• [PROBLEM TO SOLVE]: Please convert the data, from its start up to and including the line with "لأتمتة المنزل مع", into a Markdown table with the columns Row and Text, numbering each line and skipping blank lines. Leave the pictures out.

• [DATA TO PROCESS]:
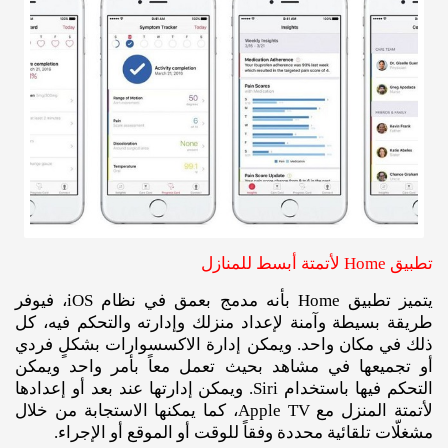
تطبيق Home لأتمتة أبسط للمنازل
يتميز تطبيق Home بأنه مدمج بعمق في نظام iOS، فيوفر
طريقة بسيطة وآمنة لإعداد منزلك وإدارته والتحكم فيه، كل
ذلك في مكان واحد. ويمكن إدارة الاكسسوارات بشكلٍ فردي
أو تجميعها في مشاهد بحيث تعمل معاً بأمر واحد ويمكن
التحكم فيها باستخدام Siri. ويمكن إدارتها عند بعد أو إعدادها
لأتمتة المنزل مع Apple TV، كما يمكنها الاستجابة من خلال
مشغلّات تلقائية محددة وفقاً للوقت أو الموقع أو الإجراء.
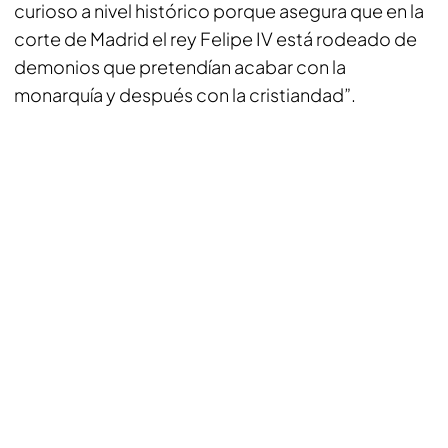
curioso a nivel histórico porque asegura que en la
corte de Madrid el rey Felipe IV está rodeado de
demonios que pretendían acabar con la
monarquía y después con la cristiandad”.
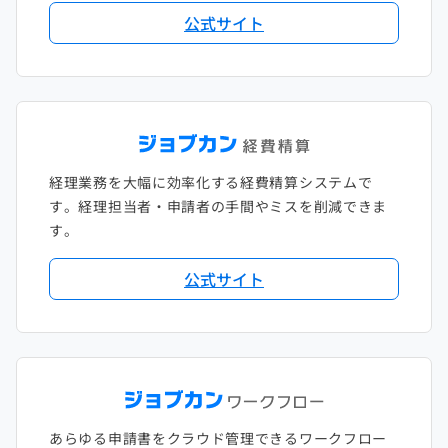
公式サイト
2018年1月
経理業務を大幅に効率化する経費精算システムで
す。経理担当者・申請者の手間やミスを削減できま
す。
公式サイト
あらゆる申請書をクラウド管理できるワークフロー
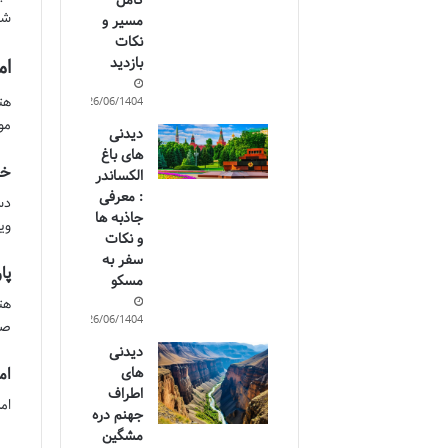
کامل
شه
مسیر و
نکات
بازدید
ام
هت
26/06/1404
مو
دیدنی
های باغ
خد
الکساندر
: معرفی
دس
جاذبه ها
وی
و نکات
سفر به
پا
مسکو
هت
26/06/1404
صورت 24 ساعته تحت ن
دیدنی
ام
های
اطراف
ام
جهنم دره
مشگین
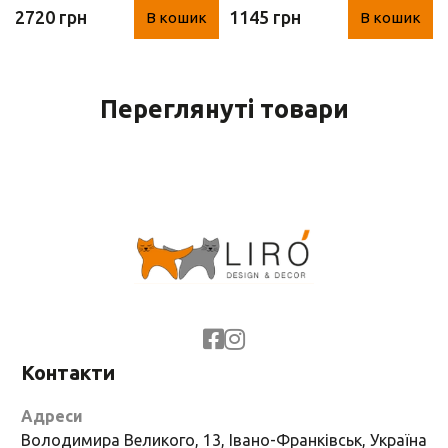
2720 грн
1145 грн
В кошик
В кошик
29 см)
Переглянуті товари
Контакти
Адреси
Володимира Великого, 13, Івано-Франківськ, Україна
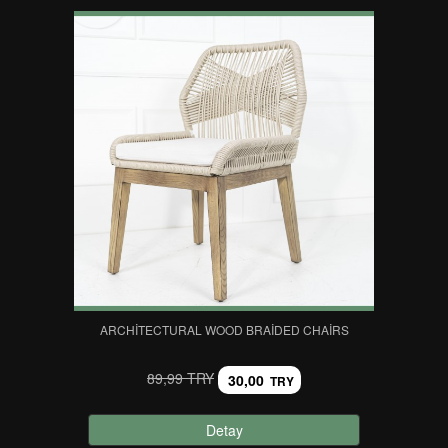
ARCHITECTURAL WOOD BRAIDED CHAIRS
89,99 TRY
30,00
TRY
Detay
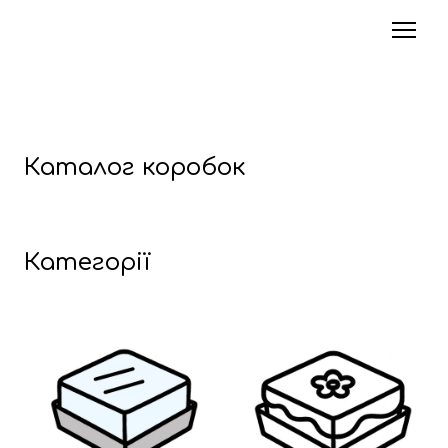
Каталог коробок
Категорії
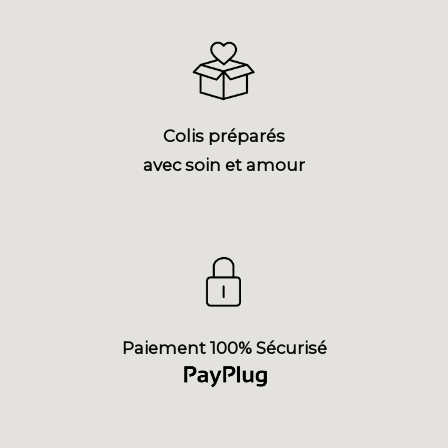
Colis préparés
avec soin et amour
Paiement 100% Sécurisé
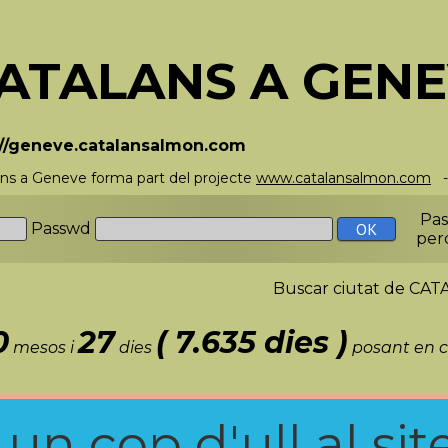
ATALANS A GEN
://geneve.catalansalmon.com
ans a Geneve forma part del projecte
www.catalansalmon.com
-
Pa
Passwd
per
Buscar ciutat de C
0
27
( 7.635 dies )
mesos i
dies
posant en c
n cop d'ull al site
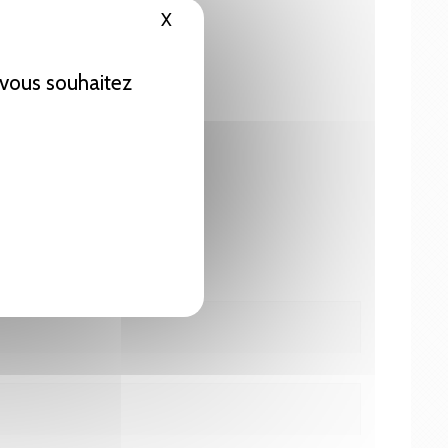
X
Masquer le bandeau des cookies
e vous souhaitez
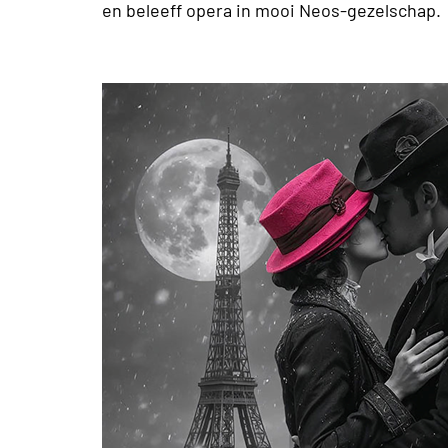
en beleeff opera in mooi Neos-gezelschap.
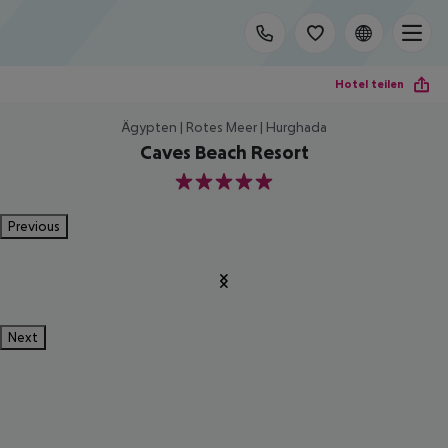
Hotel teilen
Ägypten | Rotes Meer | Hurghada
Caves Beach Resort
5
Previous
Next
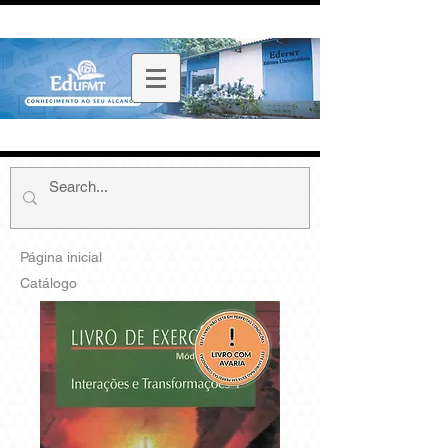
Página inicial
Catálogo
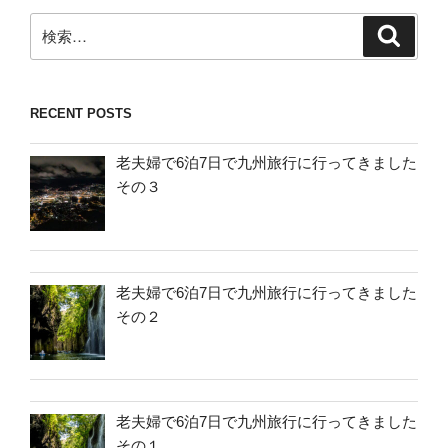
検
検
索
索:
RECENT POSTS
老夫婦で6泊7日で九州旅行に行ってきました
その３
老夫婦で6泊7日で九州旅行に行ってきました
その２
老夫婦で6泊7日で九州旅行に行ってきました
その１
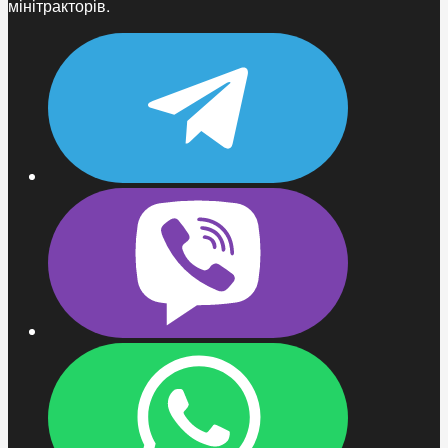
мінітракторів.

• [WRITTEN RESPONSE]:
| Row | Text |
|---|---|
| 1 | تطبيق Home لأتمتة أبسط للمنازل |
| 2 | يتميز تطبيق Home بأنه مدمج بعمق في نظام iOS، فيوفر |
| 3 | طريقة بسيطة وآمنة لإعداد منزلك وإدارته والتحكم فيه، كل |
| 4 | ذلك في مكان واحد. ويمكن إدارة الاكسسوارات بشكلٍ فردي |
| 5 | أو تجميعها في مشاهد بحيث تعمل معاً بأمر واحد ويمكن |
| 6 | التحكم فيها باستخدام Siri. ويمكن إدارتها عند بعد أو إعدادها |
| 7 | لأتمتة المنزل مع Apple TV، كما يمكنها الاستجابة من خلال |